On 2 July Foreign Minister Mohamed Kamel Amr resigned as well in support of the anti-government protesters. The presidency rejected the Egyptian Army's 48-hour ultimatum vowing that the president is sticking with his own plans for national reconciliation to resolve the political crisis. Defense Minister General Abdul Fatah al-Sisi was also said to have told Morsi that he would impose a military solution if a political one could not be found by the next day.

Incidentally the Court of Cassation ordered the reinstatement of former general prosecutor Abdel Maguid Mahmoud who was replaced with Talaat Abdallah following the constitutional declaration on 22 November 2012. The Presidency spokesman and the spokesman for the cabinet resigned as well.

The newspaper Al-Ahram reported that if there was no resolution the military would suspend the constitution of Egypt and appoint a new council of experts to draft a new one, institute a three-person executive council and appoint a prime minister from the military. Morsi's military advisor, Sami Hafez Anan, also resigned and said that the army would not "abandon the will of the people."

Morsi declared, in a late-night television address, that he would "defend the legitimacy of his elected office with his life". He added that "there is no substitute for legitimacy" as he vowed not to resign. Morsi accused supporters of Hosni Mubarak of exploiting the wave of protests to topple the government and fight democracy. SCAF leaders also issued a statement entitled "The Final Hours" in which they said that the military is willing to shed its blood "to protect the people against terrorists and fools" following Morsi's refusal to step down from his elected office.

On 3 July, unknown gunmen opened fire on a pro-Morsi rally in Cairo, killing 16 and wounding 200. As the 16:35 deadline set by the army approached, military leaders met for emergency talks with the army expected to issue a statement when the deadline passes. Mohamed El-Baradei, who was chosen to represent the National Salvation Front, was also said to have met army chief General Abdul Fatah al-Sisi. On 3 July, just before the deadline approached, Morsi offered to form a consensus government. An army statement read: "The General Command of the Armed Forces is currently meeting with a number of religious, national, political and youth icons...There will be a statement issued from the General Command as soon as they are done." At the same time the Freedom and Justice Party's senior leader, Waleed al-Haddad, said: "We do not go to invitations (meetings) with anyone. We have a president and that's it."

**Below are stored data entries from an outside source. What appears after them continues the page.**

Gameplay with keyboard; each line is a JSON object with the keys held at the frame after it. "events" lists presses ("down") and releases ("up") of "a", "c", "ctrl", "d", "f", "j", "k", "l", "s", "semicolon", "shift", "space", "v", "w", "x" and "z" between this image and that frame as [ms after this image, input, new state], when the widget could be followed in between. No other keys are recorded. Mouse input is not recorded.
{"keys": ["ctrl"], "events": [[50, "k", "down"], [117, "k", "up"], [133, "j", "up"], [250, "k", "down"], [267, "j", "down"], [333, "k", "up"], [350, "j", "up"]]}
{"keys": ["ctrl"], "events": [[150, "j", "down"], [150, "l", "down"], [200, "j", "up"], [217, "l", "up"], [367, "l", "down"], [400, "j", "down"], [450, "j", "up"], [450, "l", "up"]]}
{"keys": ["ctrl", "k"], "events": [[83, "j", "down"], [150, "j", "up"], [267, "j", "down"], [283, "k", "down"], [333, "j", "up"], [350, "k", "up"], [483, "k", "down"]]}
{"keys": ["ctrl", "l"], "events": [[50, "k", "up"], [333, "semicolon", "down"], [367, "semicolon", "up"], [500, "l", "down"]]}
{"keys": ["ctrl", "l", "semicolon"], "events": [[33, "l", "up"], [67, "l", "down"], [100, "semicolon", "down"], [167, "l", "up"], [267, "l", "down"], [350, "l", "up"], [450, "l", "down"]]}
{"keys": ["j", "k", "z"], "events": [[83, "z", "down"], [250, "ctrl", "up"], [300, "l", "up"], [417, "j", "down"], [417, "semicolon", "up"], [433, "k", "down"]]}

The head of the Egyptian Armed Forces and Defense Minister Abdul Fatah al-Sisi spoke at night from Cairo and said that the army was standing apart from the political process but was using its vision as the Egyptian people were calling for help and discharged its responsibility. Morsi was removed from power, the draft constitution was suspended and Chief Justice Adli Mansour was named interim president. Mohammed el-Baradei says the roadmap was to rectify the issues of the revolution. The Grand Sheikh of Al Azhar Ahmed el-Tayeb, the Coptic Pope Tawadros II as well as opposition leader Mohamed El Baradei and a youth member of the Tamarod movement, who were present during the statement, spoke in support of the 3 July coup. The move led to continuous civil unrest in Egypt until the present day.